Brano riportato →
-.-.-
Tanto per cominciare, l’attacco pesante può essere utilizzato sia per stunnare i nemici – solo quando è presente un punto esclamativo poco prima di un attacco – sia per respingere proiettili in arrivo, poco prima dell’impatto. In entrambi i casi, la finestra di contrattacco deve essere precisa, altrimenti rischiamo di subire danni piuttosto che di infliggerne. Questo torna particolarmente utile contro i mini-boss e i boss, che possono essere stunnati per diversi secondi, a patto di colpire al momento giusto.
Gli attacchi normali caricano invece quelli a distanza, che a loro volta permettono di sconfiggere facilmente nemici posizionati in alto. Infine, lo scatto può essere utilizzato sia come schivata, grazie al suo frame di invincibilità, sia per infliggere danni e muoversi tra i vari nemici.
A tutto ciò si aggiunge la possibilità di saltare a mezz’aria e di correre sui muri, che a loro volta possono essere sfruttati come piattaforma di lancio per nuovi salti. Il risultato è un gameplay rapido e fluidissimo, dove il giocatore più abile può muoversi continuamente nella mappa, senza mai toccare terra, scattando tra i vari attacchi nemici. Non bisogna però fare l’errore di credersi invincibili: bastano pochi colpi nemici per metterci al tappeto e bisogna sempre fare attenzione al posizionamento individuale.
Un sistema di combattimento così eccelso, viene però parzialmente rovinato dai controlli scelti per mobile. Nonostante si sia adottato il classico sistema che pone lo stick virtuale a sinistra e i vari attacchi a destra, lo scatto viene invece inspigabilmente lasciato allo swipe sul pad stesso. Bisogna quindi lasciare il pad virtuale, per poi fare uno swipe con il pollice. Una scelta infelice e scomoda, che si dimostra davvero poco pratica nei livelli più avanzati. Sarebbe invece bastato mettere a destra il tasto per lo scatto, da direzionare poi con il pad virtuale. Per fortuna, però, questo difetto viene completamente eliminato dall’uso di un controller, che viene supportato.
Tornando al gioco in sé, risulta invece poco sviluppata la componente esplorativa e l’interazione con il dungeon stesso. Le stanze ospitano infatti poche trappole o affordance che possono essere sfruttate e in generale tutto il loop di gameplay si basa sul combattimento. Ci sono alcune stanze, dov’è possibile trovare potenziamenti passivi (che poi vengono persi alla morte) o mercanti da cui acquistare vari power up, ma parliamo di una proporzione minima.
Il difetto più grande di ScourgeBringer diventa quindi la ripetitività, sempre in agguato in titolo del genere, soprattutto quando viene posta eccessiva enfasi sugli scontri. Peraltro, nonostante lo skill ceiling dei combattimenti sia molto alto, la mancanza di varietà nelle potenziamenti delle singole run rende questa sensazione ancora più evidente.
-.-.-
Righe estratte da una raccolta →

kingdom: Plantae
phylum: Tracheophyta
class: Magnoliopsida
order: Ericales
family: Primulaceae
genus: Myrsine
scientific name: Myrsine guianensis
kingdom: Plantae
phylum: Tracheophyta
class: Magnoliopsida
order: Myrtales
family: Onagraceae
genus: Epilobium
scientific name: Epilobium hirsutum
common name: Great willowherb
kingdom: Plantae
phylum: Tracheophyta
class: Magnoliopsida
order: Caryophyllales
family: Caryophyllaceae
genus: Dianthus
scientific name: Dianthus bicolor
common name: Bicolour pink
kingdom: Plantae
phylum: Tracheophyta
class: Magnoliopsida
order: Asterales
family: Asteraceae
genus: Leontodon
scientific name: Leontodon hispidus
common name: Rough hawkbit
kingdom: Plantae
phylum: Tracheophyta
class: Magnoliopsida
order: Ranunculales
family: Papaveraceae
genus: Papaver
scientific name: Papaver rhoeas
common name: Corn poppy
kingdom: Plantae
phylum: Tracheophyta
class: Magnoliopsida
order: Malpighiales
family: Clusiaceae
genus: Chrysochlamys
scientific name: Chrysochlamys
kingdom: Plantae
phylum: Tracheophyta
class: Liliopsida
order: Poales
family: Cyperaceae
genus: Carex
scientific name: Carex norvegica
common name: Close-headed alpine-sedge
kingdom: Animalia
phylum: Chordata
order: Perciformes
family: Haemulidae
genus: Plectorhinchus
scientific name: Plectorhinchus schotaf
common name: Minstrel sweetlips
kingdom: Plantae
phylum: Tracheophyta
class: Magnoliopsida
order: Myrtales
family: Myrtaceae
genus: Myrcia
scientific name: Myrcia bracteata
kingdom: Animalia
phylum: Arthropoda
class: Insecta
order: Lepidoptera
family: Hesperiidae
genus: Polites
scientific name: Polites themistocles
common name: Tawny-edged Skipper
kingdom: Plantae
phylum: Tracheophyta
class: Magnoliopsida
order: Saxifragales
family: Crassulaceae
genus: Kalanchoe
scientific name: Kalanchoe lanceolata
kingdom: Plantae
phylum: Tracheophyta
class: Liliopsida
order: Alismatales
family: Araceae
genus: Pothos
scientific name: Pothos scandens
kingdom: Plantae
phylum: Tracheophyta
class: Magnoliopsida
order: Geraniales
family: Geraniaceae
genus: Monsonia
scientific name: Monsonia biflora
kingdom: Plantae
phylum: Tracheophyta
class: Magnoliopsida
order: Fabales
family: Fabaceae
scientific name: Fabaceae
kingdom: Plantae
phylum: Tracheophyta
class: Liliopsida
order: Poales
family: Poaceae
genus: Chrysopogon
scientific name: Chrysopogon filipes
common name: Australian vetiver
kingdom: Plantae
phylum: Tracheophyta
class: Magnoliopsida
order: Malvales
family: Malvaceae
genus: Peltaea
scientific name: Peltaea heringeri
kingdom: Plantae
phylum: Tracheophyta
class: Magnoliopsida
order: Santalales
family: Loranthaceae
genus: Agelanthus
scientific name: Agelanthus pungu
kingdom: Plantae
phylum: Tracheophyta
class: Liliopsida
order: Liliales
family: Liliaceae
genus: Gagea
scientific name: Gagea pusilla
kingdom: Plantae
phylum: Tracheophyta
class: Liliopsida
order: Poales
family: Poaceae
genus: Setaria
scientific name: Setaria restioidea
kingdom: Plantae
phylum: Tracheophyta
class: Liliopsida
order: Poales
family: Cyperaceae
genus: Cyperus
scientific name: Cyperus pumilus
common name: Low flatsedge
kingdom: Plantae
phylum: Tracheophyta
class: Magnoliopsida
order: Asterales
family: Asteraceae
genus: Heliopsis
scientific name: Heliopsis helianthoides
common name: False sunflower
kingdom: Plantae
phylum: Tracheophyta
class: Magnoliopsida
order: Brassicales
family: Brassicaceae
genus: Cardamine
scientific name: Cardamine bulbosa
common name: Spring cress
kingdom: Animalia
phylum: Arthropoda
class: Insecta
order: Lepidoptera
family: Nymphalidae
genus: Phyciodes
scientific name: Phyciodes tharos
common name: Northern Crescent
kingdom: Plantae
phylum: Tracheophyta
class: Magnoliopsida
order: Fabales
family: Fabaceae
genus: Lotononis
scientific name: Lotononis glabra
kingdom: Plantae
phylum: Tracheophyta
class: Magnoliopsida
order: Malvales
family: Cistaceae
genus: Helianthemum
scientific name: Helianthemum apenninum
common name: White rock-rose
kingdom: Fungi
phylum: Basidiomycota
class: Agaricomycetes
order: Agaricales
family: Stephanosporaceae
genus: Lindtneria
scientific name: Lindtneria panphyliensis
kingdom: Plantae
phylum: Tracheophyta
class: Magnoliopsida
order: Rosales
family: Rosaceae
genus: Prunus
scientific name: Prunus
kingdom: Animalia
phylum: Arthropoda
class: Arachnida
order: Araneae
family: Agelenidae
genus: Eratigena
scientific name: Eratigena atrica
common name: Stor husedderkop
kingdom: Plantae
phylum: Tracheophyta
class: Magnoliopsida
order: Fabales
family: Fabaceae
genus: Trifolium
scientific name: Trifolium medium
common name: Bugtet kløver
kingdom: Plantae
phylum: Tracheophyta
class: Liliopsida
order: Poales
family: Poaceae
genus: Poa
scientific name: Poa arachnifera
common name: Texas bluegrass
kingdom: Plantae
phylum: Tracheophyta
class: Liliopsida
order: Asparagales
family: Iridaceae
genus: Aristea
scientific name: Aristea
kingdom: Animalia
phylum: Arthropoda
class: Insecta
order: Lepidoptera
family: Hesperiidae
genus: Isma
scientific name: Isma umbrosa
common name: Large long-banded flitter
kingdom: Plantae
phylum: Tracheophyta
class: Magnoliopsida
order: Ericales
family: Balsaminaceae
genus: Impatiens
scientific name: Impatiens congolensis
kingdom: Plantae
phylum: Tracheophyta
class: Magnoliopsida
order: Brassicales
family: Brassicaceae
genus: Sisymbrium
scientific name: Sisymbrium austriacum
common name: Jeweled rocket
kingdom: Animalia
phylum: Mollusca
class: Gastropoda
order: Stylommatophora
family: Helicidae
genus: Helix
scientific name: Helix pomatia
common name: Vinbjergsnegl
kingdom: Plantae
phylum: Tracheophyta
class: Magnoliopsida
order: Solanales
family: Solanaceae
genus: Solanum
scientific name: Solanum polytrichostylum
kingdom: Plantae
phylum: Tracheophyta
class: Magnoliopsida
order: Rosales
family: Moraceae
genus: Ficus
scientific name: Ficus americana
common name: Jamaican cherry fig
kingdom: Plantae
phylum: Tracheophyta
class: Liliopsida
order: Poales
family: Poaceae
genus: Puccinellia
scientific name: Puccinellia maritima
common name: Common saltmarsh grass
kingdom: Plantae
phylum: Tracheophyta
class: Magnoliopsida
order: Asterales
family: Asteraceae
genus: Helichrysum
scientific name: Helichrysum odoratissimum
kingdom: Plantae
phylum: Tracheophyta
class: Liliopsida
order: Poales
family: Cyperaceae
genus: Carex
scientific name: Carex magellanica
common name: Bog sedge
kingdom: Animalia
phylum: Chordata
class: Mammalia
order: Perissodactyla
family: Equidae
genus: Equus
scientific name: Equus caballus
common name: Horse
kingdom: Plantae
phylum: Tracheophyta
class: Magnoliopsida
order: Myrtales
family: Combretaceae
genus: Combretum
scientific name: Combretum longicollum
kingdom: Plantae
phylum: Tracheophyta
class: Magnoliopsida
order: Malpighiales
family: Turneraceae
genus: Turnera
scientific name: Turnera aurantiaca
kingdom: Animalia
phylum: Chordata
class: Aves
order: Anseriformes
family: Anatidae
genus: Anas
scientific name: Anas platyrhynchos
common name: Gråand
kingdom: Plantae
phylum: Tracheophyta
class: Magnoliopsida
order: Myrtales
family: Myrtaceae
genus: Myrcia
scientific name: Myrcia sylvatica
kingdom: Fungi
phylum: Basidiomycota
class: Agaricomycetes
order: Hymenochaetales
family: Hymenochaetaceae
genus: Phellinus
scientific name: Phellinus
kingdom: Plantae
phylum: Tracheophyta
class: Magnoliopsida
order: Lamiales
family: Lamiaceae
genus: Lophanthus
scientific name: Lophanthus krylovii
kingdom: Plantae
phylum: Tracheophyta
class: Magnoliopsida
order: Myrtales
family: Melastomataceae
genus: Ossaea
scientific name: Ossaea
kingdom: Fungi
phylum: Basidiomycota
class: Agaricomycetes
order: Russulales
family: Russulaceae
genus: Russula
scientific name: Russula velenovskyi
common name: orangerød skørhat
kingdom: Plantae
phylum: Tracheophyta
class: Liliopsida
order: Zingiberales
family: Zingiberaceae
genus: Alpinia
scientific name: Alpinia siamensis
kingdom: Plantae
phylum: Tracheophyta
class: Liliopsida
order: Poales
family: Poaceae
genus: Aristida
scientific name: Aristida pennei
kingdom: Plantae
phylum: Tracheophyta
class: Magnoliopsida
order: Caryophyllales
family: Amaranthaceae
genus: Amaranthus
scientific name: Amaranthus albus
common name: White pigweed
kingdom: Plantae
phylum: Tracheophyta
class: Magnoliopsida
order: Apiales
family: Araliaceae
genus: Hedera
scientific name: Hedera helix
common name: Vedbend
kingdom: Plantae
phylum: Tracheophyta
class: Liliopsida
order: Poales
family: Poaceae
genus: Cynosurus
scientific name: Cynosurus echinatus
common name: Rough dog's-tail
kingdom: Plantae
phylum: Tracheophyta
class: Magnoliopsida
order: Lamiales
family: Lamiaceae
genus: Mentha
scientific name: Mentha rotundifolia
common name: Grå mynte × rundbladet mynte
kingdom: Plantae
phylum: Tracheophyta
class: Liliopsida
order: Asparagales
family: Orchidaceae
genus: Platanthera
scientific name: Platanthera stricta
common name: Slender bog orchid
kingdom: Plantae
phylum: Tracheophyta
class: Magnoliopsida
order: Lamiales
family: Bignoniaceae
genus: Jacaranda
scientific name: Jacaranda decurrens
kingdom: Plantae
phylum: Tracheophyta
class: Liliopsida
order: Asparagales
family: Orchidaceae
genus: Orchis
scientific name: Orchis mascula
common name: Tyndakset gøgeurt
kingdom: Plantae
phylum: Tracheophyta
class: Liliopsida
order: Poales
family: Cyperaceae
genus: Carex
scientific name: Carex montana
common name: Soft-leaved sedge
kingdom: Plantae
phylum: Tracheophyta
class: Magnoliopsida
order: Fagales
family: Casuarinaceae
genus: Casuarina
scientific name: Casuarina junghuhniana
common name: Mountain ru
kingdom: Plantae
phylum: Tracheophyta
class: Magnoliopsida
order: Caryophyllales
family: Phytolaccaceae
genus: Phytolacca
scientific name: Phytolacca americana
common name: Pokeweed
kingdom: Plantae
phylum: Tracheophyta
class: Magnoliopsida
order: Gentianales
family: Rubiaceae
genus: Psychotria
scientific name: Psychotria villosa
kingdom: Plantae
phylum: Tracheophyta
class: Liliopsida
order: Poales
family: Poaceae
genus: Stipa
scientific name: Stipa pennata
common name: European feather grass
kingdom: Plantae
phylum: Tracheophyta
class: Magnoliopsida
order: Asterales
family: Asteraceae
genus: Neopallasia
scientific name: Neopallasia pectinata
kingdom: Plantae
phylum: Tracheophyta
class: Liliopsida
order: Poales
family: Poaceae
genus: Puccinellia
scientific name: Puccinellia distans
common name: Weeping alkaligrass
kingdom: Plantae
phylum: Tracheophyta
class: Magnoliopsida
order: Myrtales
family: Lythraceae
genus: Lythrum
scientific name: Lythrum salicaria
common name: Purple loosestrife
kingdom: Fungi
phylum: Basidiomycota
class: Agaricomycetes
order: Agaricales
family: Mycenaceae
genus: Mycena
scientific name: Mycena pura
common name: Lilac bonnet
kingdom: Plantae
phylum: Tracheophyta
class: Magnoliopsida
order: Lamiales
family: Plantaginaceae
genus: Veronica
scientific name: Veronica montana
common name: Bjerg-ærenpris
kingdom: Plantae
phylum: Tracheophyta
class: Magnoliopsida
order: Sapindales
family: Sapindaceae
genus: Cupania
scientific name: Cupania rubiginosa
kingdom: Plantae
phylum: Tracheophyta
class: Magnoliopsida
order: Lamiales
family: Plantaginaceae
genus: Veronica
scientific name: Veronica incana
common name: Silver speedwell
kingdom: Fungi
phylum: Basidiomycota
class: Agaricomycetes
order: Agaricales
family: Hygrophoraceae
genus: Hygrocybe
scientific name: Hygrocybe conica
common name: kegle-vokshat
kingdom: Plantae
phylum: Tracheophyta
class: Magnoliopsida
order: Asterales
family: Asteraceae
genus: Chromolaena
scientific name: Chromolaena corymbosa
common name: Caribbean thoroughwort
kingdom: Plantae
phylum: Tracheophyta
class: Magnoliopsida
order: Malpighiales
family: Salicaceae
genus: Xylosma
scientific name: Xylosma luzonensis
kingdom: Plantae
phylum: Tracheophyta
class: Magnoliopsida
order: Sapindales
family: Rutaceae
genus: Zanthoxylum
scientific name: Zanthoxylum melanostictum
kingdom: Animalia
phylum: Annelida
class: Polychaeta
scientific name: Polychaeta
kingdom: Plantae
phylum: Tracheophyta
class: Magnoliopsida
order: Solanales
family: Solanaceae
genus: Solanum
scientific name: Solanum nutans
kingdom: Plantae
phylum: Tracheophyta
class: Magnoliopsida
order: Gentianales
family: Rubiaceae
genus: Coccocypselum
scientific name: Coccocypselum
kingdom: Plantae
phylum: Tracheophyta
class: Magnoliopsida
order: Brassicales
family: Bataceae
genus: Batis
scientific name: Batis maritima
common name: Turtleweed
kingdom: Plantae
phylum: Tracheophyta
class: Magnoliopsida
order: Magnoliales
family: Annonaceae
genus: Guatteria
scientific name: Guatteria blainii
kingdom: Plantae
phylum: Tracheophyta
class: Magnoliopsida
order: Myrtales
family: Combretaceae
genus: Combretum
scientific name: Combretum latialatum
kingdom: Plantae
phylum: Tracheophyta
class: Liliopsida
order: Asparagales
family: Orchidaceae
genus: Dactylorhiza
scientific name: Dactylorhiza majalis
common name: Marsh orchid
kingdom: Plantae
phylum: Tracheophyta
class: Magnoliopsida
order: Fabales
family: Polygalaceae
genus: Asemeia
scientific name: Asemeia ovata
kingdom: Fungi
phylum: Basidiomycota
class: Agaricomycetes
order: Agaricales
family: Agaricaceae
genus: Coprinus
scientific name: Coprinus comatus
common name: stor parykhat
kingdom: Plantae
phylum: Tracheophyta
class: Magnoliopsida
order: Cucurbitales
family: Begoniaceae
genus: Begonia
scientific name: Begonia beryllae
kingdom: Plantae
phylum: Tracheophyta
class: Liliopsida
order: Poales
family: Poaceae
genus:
-.-.-
Consegna A →
Ricopia fedelmente il passo della recensione di ScourgeBringer che comincia con "Tanto per cominciare, l’attacco" e prosegue fino a "i vari nemici.".
Consegna B →
Rispondi alle seguenti domande sulla recensione di ScourgeBringer.
(i) In quale caso l'attacco pesante può essere usato per stunnare i nemici?
(ii) Nei controlli per mobile, in che modo si esegue lo scatto?
(iii) Che cosa accade ai potenziamenti passivi trovati nelle stanze quando si muore?

Risposta A →
Tanto per cominciare, l’attacco pesante può essere utilizzato sia per stunnare i nemici – solo quando è presente un punto esclamativo poco prima di un attacco – sia per respingere proiettili in arrivo, poco prima dell’impatto. In entrambi i casi, la finestra di contrattacco deve essere precisa, altrimenti rischiamo di subire danni piuttosto che di infliggerne. Questo torna particolarmente utile contro i mini-boss e i boss, che possono essere stunnati per diversi secondi, a patto di colpire al momento giusto.
Gli attacchi normali caricano invece quelli a distanza, che a loro volta permettono di sconfiggere facilmente nemici posizionati in alto. Infine, lo scatto può essere utilizzato sia come schivata, grazie al suo frame di invincibilità, sia per infliggere danni e muoversi tra i vari nemici.

Risposta B →
(i) Solo quando è presente un punto esclamativo poco prima di un attacco.
(ii) Con uno swipe sul pad virtuale.
(iii) Vengono persi.